Is Asset Management & Custody Banks space expected to grow? Or is there an opportunity to expand the business' product line in the future? Factors like these will boost the valuation of Bank of New York. If investors know Bank will grow in the future, the company's valuation will be higher. The financial industry is built on trying to define current growth potential and future valuation accurately. All the valuation information about Bank of New York listed above have to be considered, but the key to understanding future value is determining which factors weigh more heavily than others.
Quarterly Earnings Growth 0.22 | Dividend Share 1.73 | Earnings Share 4.47 | Revenue Per Share 23.65 | Quarterly Revenue Growth 0.047 |
The market value of Bank of New York is measured differently than its book value, which is the value of Bank that is recorded on the company's balance sheet. Investors also form their own opinion of Bank of New York's value that differs from its market value or its book value, called intrinsic value, which is Bank of New York's true underlying value. Investors use various methods to calculate intrinsic value and buy a stock when its market value falls below its intrinsic value. Because Bank of New York's market value can be influenced by many factors that don't directly affect Bank of New York's underlying business (such as a pandemic or basic market pessimism), market value can vary widely from intrinsic value.

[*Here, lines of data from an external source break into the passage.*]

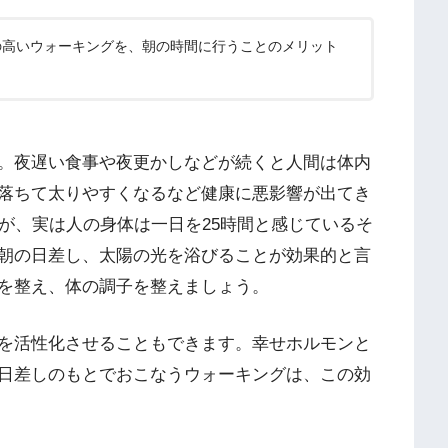
の高いウォーキングを、朝の時間に行うことのメリット
。夜遅い食事や夜更かしなどが続くと人間は体内
落ちて太りやすくなるなど健康に悪影響が出てき
が、実は人の身体は一日を25時間と感じているそ
朝の日差し、太陽の光を浴びることが効果的と言
を整え、体の調子を整えましょう。
を活性化させることもできます。幸せホルモンと
日差しのもとでおこなうウォーキングは、この効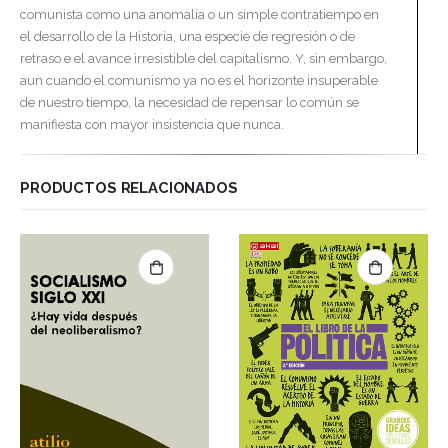
comunista como una anomalía o un simple contratiempo en
el desarrollo de la Historia, una especie de regresión o de
retraso e el avance irresistible del capitalismo. Y, sin embargo,
aun cuando el comunismo ya no es el horizonte insuperable
de nuestro tiempo, la necesidad de repensar lo común se
manifiesta con mayor insistencia que nunca.
PRODUCTOS RELACIONADOS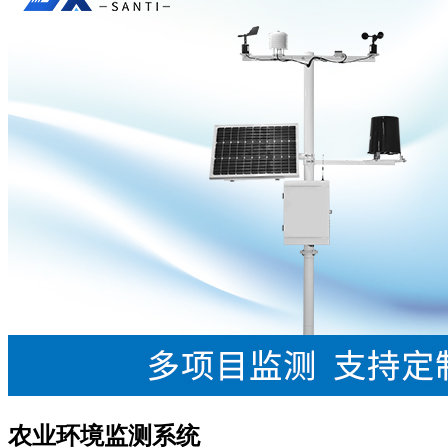
农业环境监测系统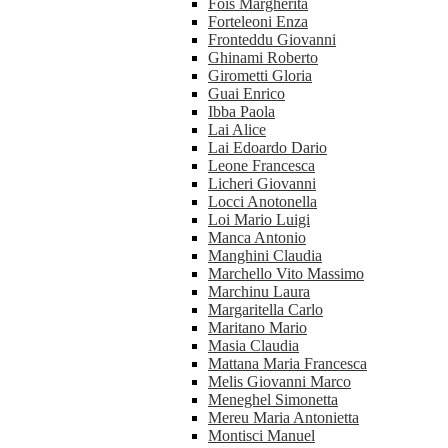
Fois Margherita
Forteleoni Enza
Fronteddu Giovanni
Ghinami Roberto
Girometti Gloria
Guai Enrico
Ibba Paola
Lai Alice
Lai Edoardo Dario
Leone Francesca
Licheri Giovanni
Locci Anotonella
Loi Mario Luigi
Manca Antonio
Manghini Claudia
Marchello Vito Massimo
Marchinu Laura
Margaritella Carlo
Maritano Mario
Masia Claudia
Mattana Maria Francesca
Melis Giovanni Marco
Meneghel Simonetta
Mereu Maria Antonietta
Montisci Manuel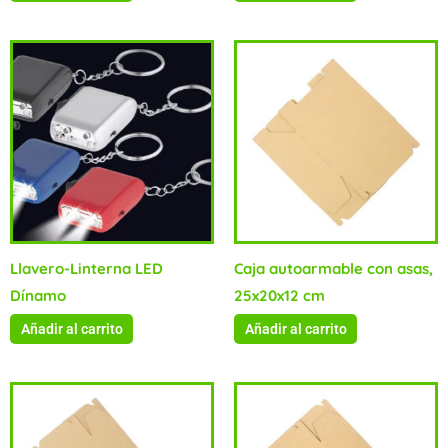
Llavero-Linterna LED
Caja autoarmable con asas,
Dínamo
25x20x12 cm
Añadir al carrito
Añadir al carrito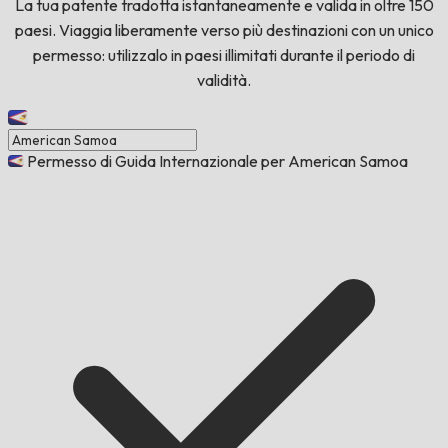
La tua patente tradotta istantaneamente e valida in oltre 150
paesi. Viaggia liberamente verso più destinazioni con un unico
permesso: utilizzalo in paesi illimitati durante il periodo di
validità.
Permesso di Guida Internazionale per American Samoa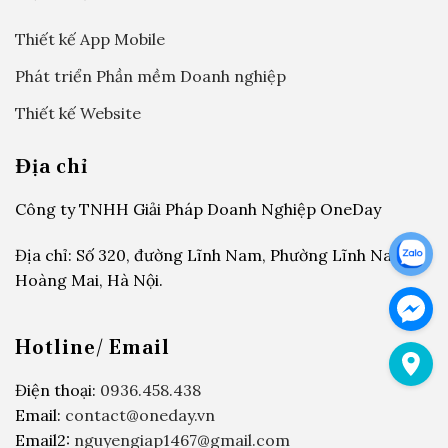
Thiết kế App Mobile
Phát triển Phần mềm Doanh nghiệp
Thiết kế Website
Địa chỉ
Công ty TNHH Giải Pháp Doanh Nghiệp OneDay
Địa chỉ: Số 320, đường Lĩnh Nam, Phường Lĩnh Nam,
Hoàng Mai, Hà Nội.
Hotline/ Email
Điện thoại:
0936.458.438
Email:
contact@oneday.vn
Email2:
nguyengiap1467@gmail.com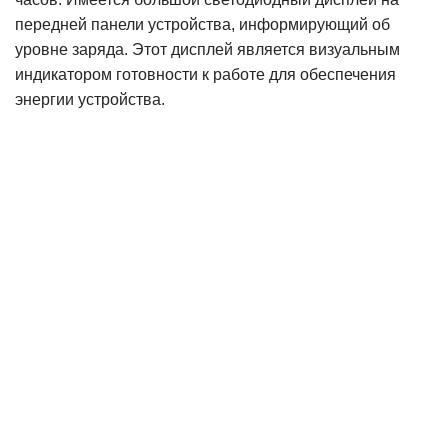
передней панели устройства, информирующий об
уровне заряда. Этот дисплей является визуальным
индикатором готовности к работе для обеспечения
энергии устройства.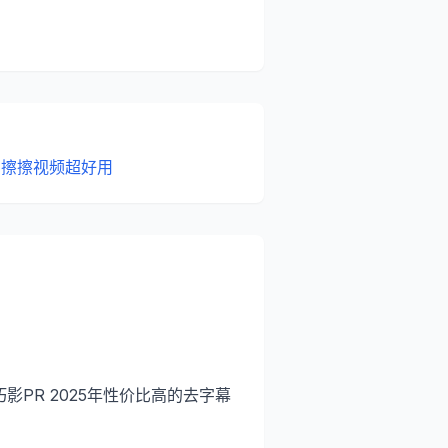
：擦擦视频超好用
影PR 2025年性价比高的去字幕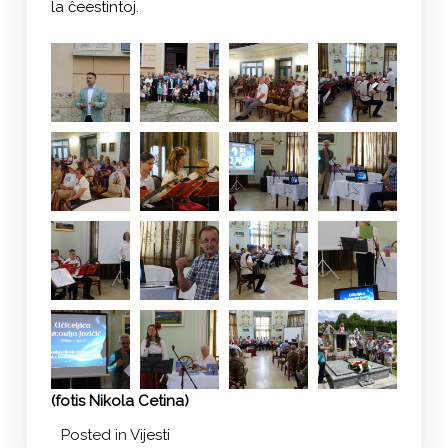
la ĉeestintoj.
(fotis Nikola Cetina)
Posted in
Vijesti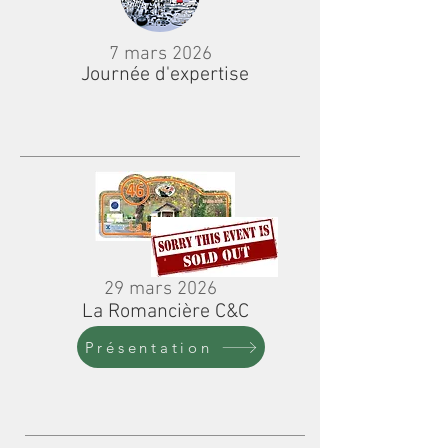
7 mars 2026
Journée d'expertise
29 mars 2026
La Romancière C&C
Présentation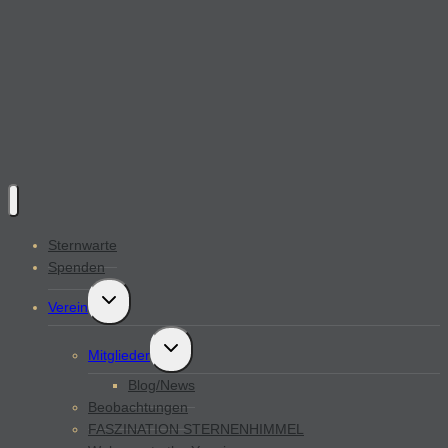
Sternwarte
Spenden
Untermenü
Verein
öffnen
Untermenü
Mitglieder
öffnen
Blog/News
Beobachtungen
FASZINATION STERNENHIMMEL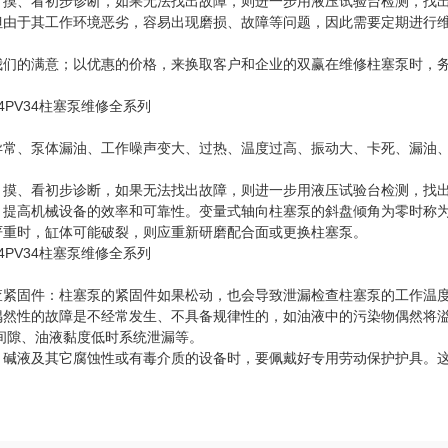
、摸、看初步诊断，如果无法找出故障，则进一步用液压试验台检测，找
但由于其工作环境恶劣，容易出现磨损、故障等问题，因此需要定期进行
我们的满意；以优惠的价格，来换取客户和企业的双赢在维修柱塞泵时，
异常、泵体漏油、工作噪声变大、过热、温度过高、振动大、卡死、漏油
、摸、看初步诊断，如果无法找出故障，则进一步用液压试验台检测，找
，提高机械设备的效率和可靠性。变量式轴向柱塞泵的斜盘倾角为零时称
严重时，缸体可能破裂，则应重新研磨配合面或更换柱塞泵。
查紧固件：柱塞泵的紧固件如果松动，也会导致泄漏检查柱塞泵的工作温
偶然性的故障是不经常发生、不具备规律性的，如油液中的污染物偶然将
间隙、油液黏度低时系统泄漏等。
、碱液及其它腐蚀性或有毒介质的设备时，要佩戴好专用劳动保护护具。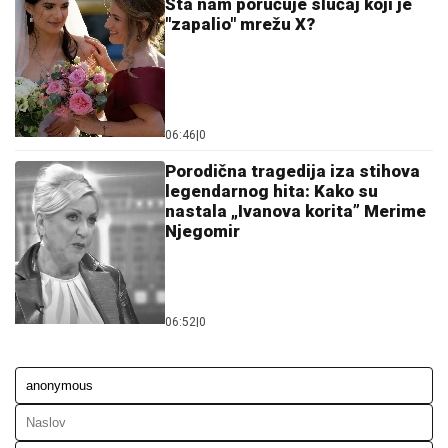
Šta nam poručuje slučaj koji je
"zapalio" mrežu X?
06:46
|
0
Porodična tragedija iza stihova
legendarnog hita: Kako su
nastala „Ivanova korita” Merime
Njegomir
06:52
|
0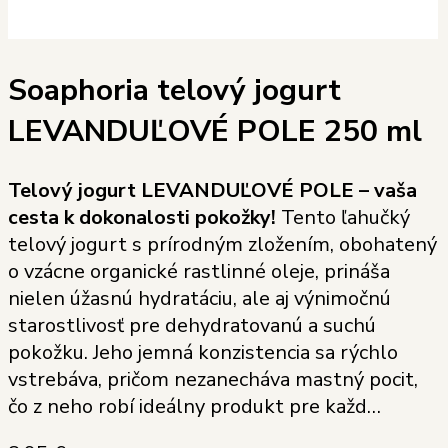
Soaphoria telový jogurt
LEVANDUĽOVÉ POLE 250 ml
Telový jogurt LEVANDUĽOVÉ POLE – vaša
cesta k dokonalosti pokožky!
Tento ľahučký
telový jogurt s prírodným zložením, obohatený
o vzácne organické rastlinné oleje, prináša
nielen úžasnú hydratáciu, ale aj výnimočnú
starostlivosť pre dehydratovanú a suchú
pokožku. Jeho jemná konzistencia sa rýchlo
vstrebáva, pričom nezanecháva mastný pocit,
čo z neho robí ideálny produkt pre každ…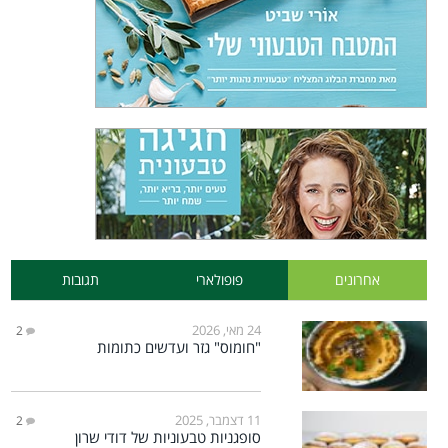
אחרונים
פופולארי
תגובות
24 מאי, 2026
2
"חומוס" גזר ועדשים כתומות
11 דצמבר, 2025
2
סופגניות טבעוניות של דודי שרון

Please note, there is a significant difference between Bank of New York's value and its price as these two are different measures arrived at by different means. Investors typically determine if Bank of New York is a good investment by looking at such factors as earnings, sales, fundamental and technical indicators, competition as well as analyst projections. However, Bank of New York's price is the amount at which it trades on the open market and represents the number that a seller and buyer find agreeable to each party.